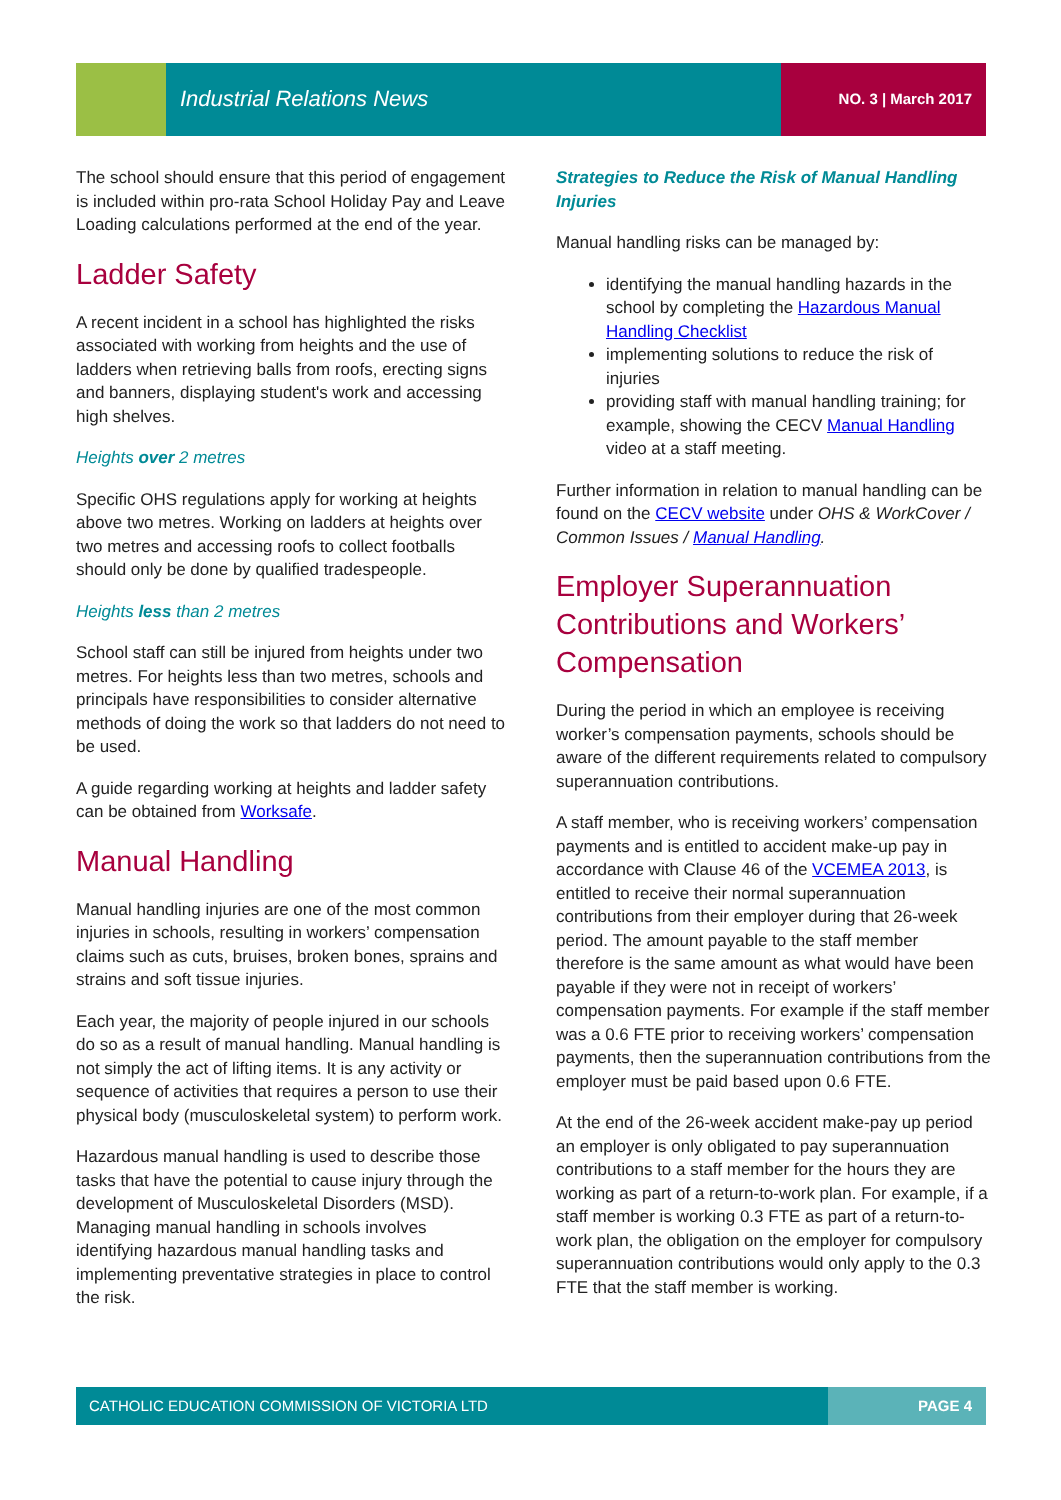Industrial Relations News NO. 3 | March 2017
The school should ensure that this period of engagement is included within pro-rata School Holiday Pay and Leave Loading calculations performed at the end of the year.
Ladder Safety
A recent incident in a school has highlighted the risks associated with working from heights and the use of ladders when retrieving balls from roofs, erecting signs and banners, displaying student's work and accessing high shelves.
Heights over 2 metres
Specific OHS regulations apply for working at heights above two metres. Working on ladders at heights over two metres and accessing roofs to collect footballs should only be done by qualified tradespeople.
Heights less than 2 metres
School staff can still be injured from heights under two metres. For heights less than two metres, schools and principals have responsibilities to consider alternative methods of doing the work so that ladders do not need to be used.
A guide regarding working at heights and ladder safety can be obtained from Worksafe.
Manual Handling
Manual handling injuries are one of the most common injuries in schools, resulting in workers’ compensation claims such as cuts, bruises, broken bones, sprains and strains and soft tissue injuries.
Each year, the majority of people injured in our schools do so as a result of manual handling. Manual handling is not simply the act of lifting items. It is any activity or sequence of activities that requires a person to use their physical body (musculoskeletal system) to perform work.
Hazardous manual handling is used to describe those tasks that have the potential to cause injury through the development of Musculoskeletal Disorders (MSD). Managing manual handling in schools involves identifying hazardous manual handling tasks and implementing preventative strategies in place to control the risk.
Strategies to Reduce the Risk of Manual Handling Injuries
Manual handling risks can be managed by:
identifying the manual handling hazards in the school by completing the Hazardous Manual Handling Checklist
implementing solutions to reduce the risk of injuries
providing staff with manual handling training; for example, showing the CECV Manual Handling video at a staff meeting.
Further information in relation to manual handling can be found on the CECV website under OHS & WorkCover / Common Issues / Manual Handling.
Employer Superannuation Contributions and Workers’ Compensation
During the period in which an employee is receiving worker’s compensation payments, schools should be aware of the different requirements related to compulsory superannuation contributions.
A staff member, who is receiving workers’ compensation payments and is entitled to accident make-up pay in accordance with Clause 46 of the VCEMEA 2013, is entitled to receive their normal superannuation contributions from their employer during that 26-week period. The amount payable to the staff member therefore is the same amount as what would have been payable if they were not in receipt of workers’ compensation payments. For example if the staff member was a 0.6 FTE prior to receiving workers’ compensation payments, then the superannuation contributions from the employer must be paid based upon 0.6 FTE.
At the end of the 26-week accident make-pay up period an employer is only obligated to pay superannuation contributions to a staff member for the hours they are working as part of a return-to-work plan. For example, if a staff member is working 0.3 FTE as part of a return-to-work plan, the obligation on the employer for compulsory superannuation contributions would only apply to the 0.3 FTE that the staff member is working.
CATHOLIC EDUCATION COMMISSION OF VICTORIA LTD PAGE 4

════════

INSTRUCTIONS FOR THE TASK:
The lines to copy are those in the listing that contain "than".

SOLUTION TO THE PROBLEM:
Heights less than 2 metres
School staff can still be injured from heights under two metres. For heights less than two metres, schools and principals have responsibilities to consider alternative methods of doing the work so that ladders do not need to be used.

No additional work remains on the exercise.